О пути с мыса Желания к бухте «Фоки» Седов записал в дневнике:
«На обратном пути жизнь наша была трудна, больше того — мучительна, ужасна.
Я опишу одно происшествие.
Сильным ветром оторвало от берега лед и унесло в море. Образовалась огромная полынья. Под влиянием мороза она покрылась тонким слоем льда в 1 1/ 2—2 вершка. Так как нам деваться было некуда — направо открытое море, налево неприступные обрывы ледника, — я решил идти вперед по этому тонкому льду. Приказал матросу с собаками идти точно по моим следам.
Медленно и осторожно я пошел, следя, как расходится по кругам тонкий лед.
Уже перешел самое опасное место, вдруг слышу крик. Вижу — матрос провалился около нарты и барахтается, ломая лед. Я пополз к нарте по льду, чтоб снять хронометры, документы с дневниками и ружье с патронами, но тоже провалился.
Дул резкий ветер. Подобравшись к собакам, мы вцепились в постромки, я крикнул «п-р-р-р!»— и нарта вышла на лед. Мы имели вид сосулек. Бегом пустились в путь. Пока добрались до мыса Медвежьего, окоченели совершенно.
Два дня сушили одежду, провизию и снаряжение. Подмокли остатки сухарей, растаял сахар, погибли все фотопластинки, как снятые, так и неиспользованные.
Катастрофа случилась потому, что Инютин не пошел, как было приказано, по моему следу».
Ледник, около которого Седов едва не погиб, он назвал в честь своей жены ледником Веры.

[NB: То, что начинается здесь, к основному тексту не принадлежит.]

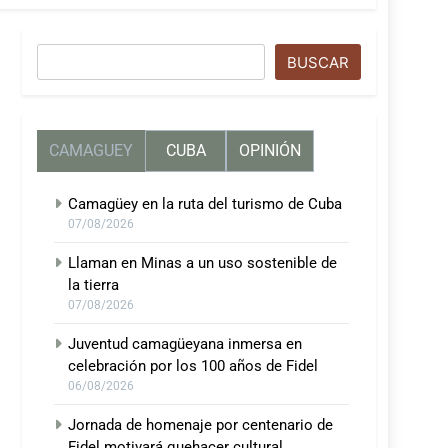
Buscar
BUSCAR
CAMAGUEY
CUBA
OPINIÓN
Camagüey en la ruta del turismo de Cuba
07/08/2026
Llaman en Minas a un uso sostenible de
la tierra
07/08/2026
Juventud camagüeyana inmersa en
celebración por los 100 años de Fidel
06/08/2026
Jornada de homenaje por centenario de
Fidel motivará quehacer cultural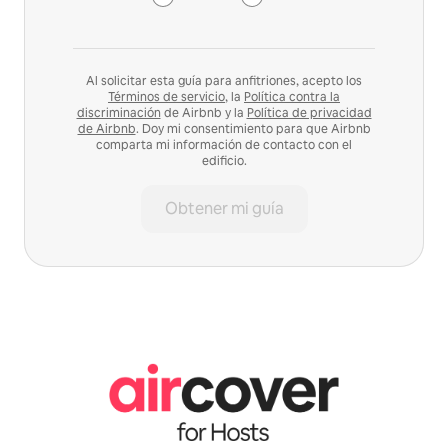
Al solicitar esta guía para anfitriones, acepto los
Términos de servicio
, la
Política contra la
discriminación
de Airbnb y la
Política de privacidad
de Airbnb
. Doy mi consentimiento para que Airbnb
comparta mi información de contacto con el
edificio.
Obtener mi guía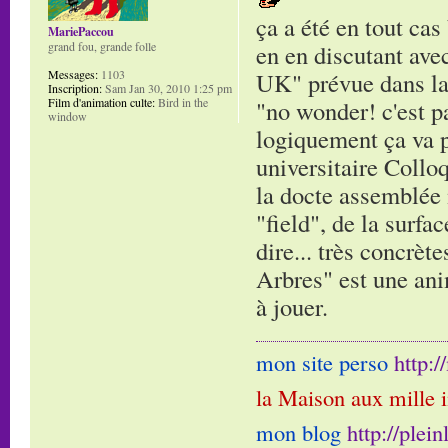
ça a été en tout cas
MariePaccou
grand fou, grande folle
en en discutant ave
Messages:
1103
UK" prévue dans la s
Inscription:
Sam Jan 30, 2010 1:25 pm
Film d'animation culte:
Bird in the
"no wonder! c'est pa
window
logiquement ça va pl
universitaire Collo
la docte assemblée 
"field", de la surfa
dire... très concrèt
Arbres" est une ani
à jouer.
mon site perso
http:
la Maison aux mille 
mon blog
http://plei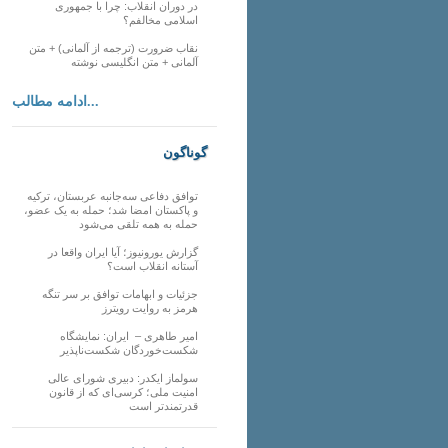
در دوران انقلاب: چرا با جمهوری
اسلامی مخالفم؟
نقاب ضرورت (ترجمه از آلمانی) + متن
آلمانی + متن انگلیسی نوشته
ادامه مطالب...
گوناگون
توافق دفاعی سه‌جانبه عربستان، ترکیه
و پاکستان امضا شد؛ حمله به یک عضو،
حمله به همه تلقی می‌شود
گزارش یورونیوز؛ آیا ایران واقعا در
آستانه انقلاب است؟
جزئیات و ابهامات توافق بر سر تنگه
هرمز به روایت رویترز
امیر طاهری – ایران: نمایشگاه
شکست‌خوردگان شکست‌ناپذیر
سولماز ایکدر: دبیری شورای عالی
امنیت ملی؛ کرسی‌ای که از قانون
قدرتمندتر است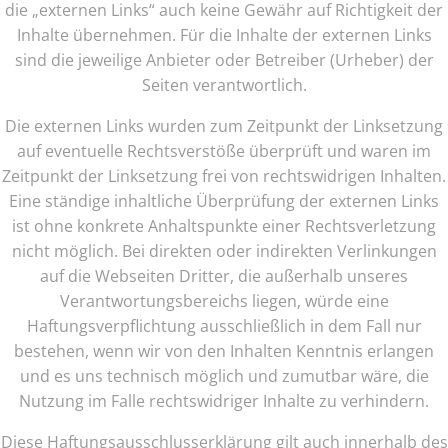
die „externen Links“ auch keine Gewähr auf Richtigkeit der
Inhalte übernehmen. Für die Inhalte der externen Links
sind die jeweilige Anbieter oder Betreiber (Urheber) der
Seiten verantwortlich.
Die externen Links wurden zum Zeitpunkt der Linksetzung
auf eventuelle Rechtsverstöße überprüft und waren im
Zeitpunkt der Linksetzung frei von rechtswidrigen Inhalten.
Eine ständige inhaltliche Überprüfung der externen Links
ist ohne konkrete Anhaltspunkte einer Rechtsverletzung
nicht möglich. Bei direkten oder indirekten Verlinkungen
auf die Webseiten Dritter, die außerhalb unseres
Verantwortungsbereichs liegen, würde eine
Haftungsverpflichtung ausschließlich in dem Fall nur
bestehen, wenn wir von den Inhalten Kenntnis erlangen
und es uns technisch möglich und zumutbar wäre, die
Nutzung im Falle rechtswidriger Inhalte zu verhindern.
Diese Haftungsausschlusserklärung gilt auch innerhalb des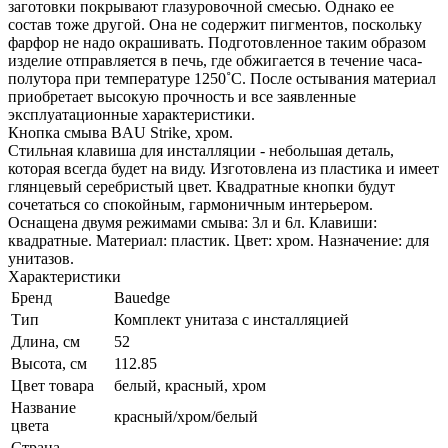
заготовки покрывают глазуровочной смесью. Однако ее
состав тоже другой. Она не содержит пигментов, поскольку
фарфор не надо окрашивать. Подготовленное таким образом
изделие отправляется в печь, где обжигается в течение часа-
полутора при температуре 1250˚С. После остывания материал
приобретает высокую прочность и все заявленные
эксплуатационные характеристики.
Кнопка смыва BAU Strike, хром.
Стильная клавиша для инсталляции - небольшая деталь,
которая всегда будет на виду. Изготовлена из пластика и имеет
глянцевый серебристый цвет. Квадратные кнопки будут
сочетаться со спокойным, гармоничным интерьером.
Оснащена двумя режимами смыва: 3л и 6л. Клавиши:
квадратные. Материал: пластик. Цвет: хром. Назначение: для
унитазов.
Характеристики
Бренд
Bauedge
Тип
Комплект унитаза c инсталляцией
Длина, см
52
Высота, см
112.85
Цвет товара
белый, красный, хром
Название
красный/хром/белый
цвета
Страна-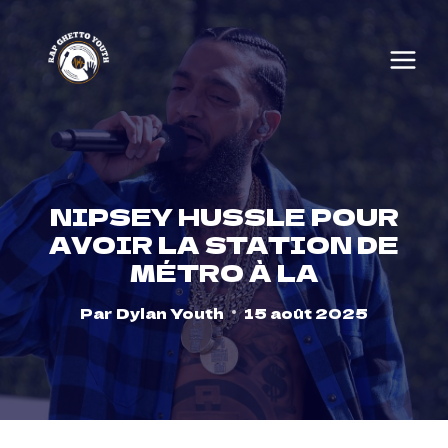
Skip
to
content
NIPSEY HUSSLE POUR
AVOIR LA STATION DE
MÉTRO À LA
Par
Dylan Youth
15 août 2025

Открытая вода принесла не одни неприятности. Стали встречаться медведи.
За все путешествие Седов убил трех. Не будь медведей, положение его оказалось бы трагическим: главные запасы провианта иссякли еще до 15 мая. Последние две недели путники питались исключительно мясом, поджаривая его на медвежьем жире.
Седов вернулся на «Фоку» в ночь на 27 мая. Его было трудно узнать — так изменился он за два месяца.
В прокопченной одежде, с заросшим бородой, черным, как у мулата, лицом, невероятно похудевший, Седов выглядел настоящим дикарем. За время путешествия он потерял больше четырнадцати килограммов веса. На еду набросился голодным волком.
Отмыв слои копоти и грязи и отчасти возвратив свой прежний облик, Георгий Яковлевич принялся рассказывать.
Выяснилось, что очертания северной частиНовой Земли совсем не таковы, какими они показаны на картах.
Изгибы берега нигде не совпадают с изображавшимися до сих пор.
К концу путешествия Седов пришел к выводу, что больше всего надо доверять самой старой карте — Баренца.
Но в местности у Большого и Малого Ледяных мысов береговая черта не сходится и с баренцовской картой. Впрочем, те мысы не что иное, как выступы ледников спускающихся в море обрывами в пятьдесят-шестьдесят метров высотой.
Вполне допустимо, что во времена Баренца, триста лет назад, очертания ледяного берега в общем совпадали с изображенными на его карте.